What the exercise asks:
Going line by line through the data below, how many lines contain the word "yuan"? Give only the number.
::::::::::
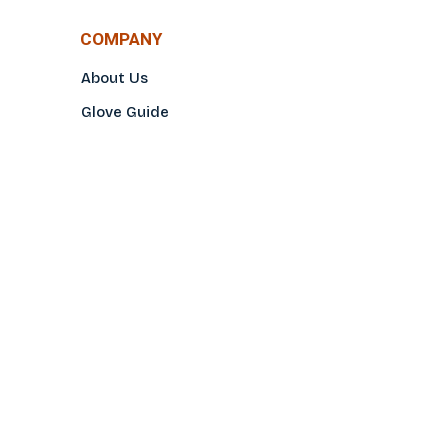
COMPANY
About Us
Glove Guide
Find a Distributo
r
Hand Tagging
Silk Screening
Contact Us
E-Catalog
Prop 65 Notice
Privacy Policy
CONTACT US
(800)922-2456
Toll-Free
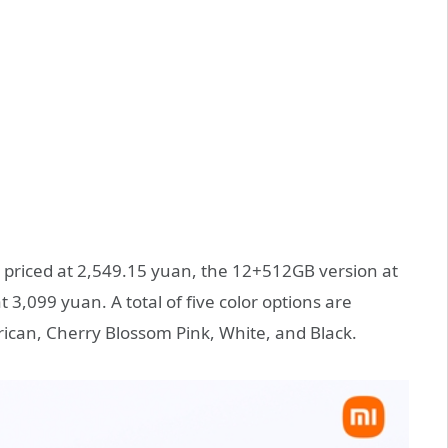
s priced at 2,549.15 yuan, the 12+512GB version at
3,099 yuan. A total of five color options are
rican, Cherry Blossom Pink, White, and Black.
::::::::::
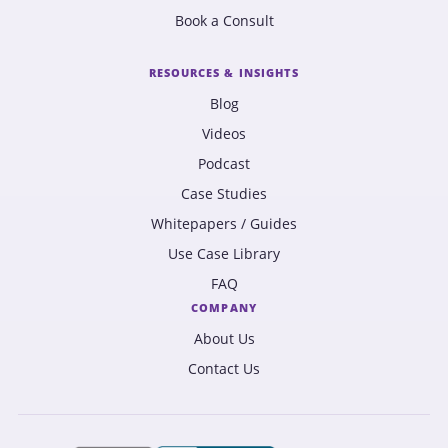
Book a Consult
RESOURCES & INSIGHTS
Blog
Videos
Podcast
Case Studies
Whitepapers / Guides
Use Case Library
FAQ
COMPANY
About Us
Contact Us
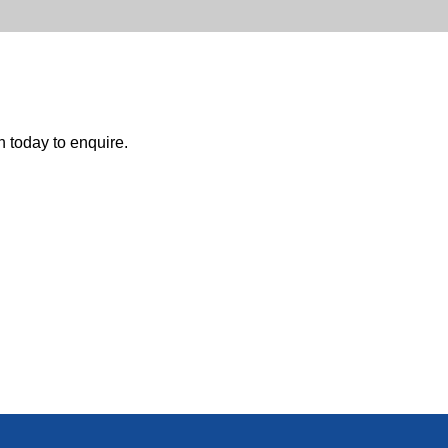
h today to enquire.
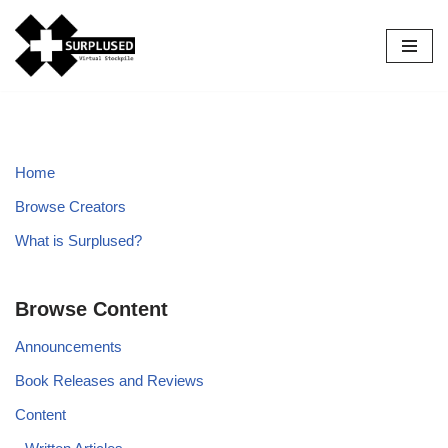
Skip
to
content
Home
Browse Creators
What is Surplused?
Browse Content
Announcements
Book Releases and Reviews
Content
::::::::::
Your response:
2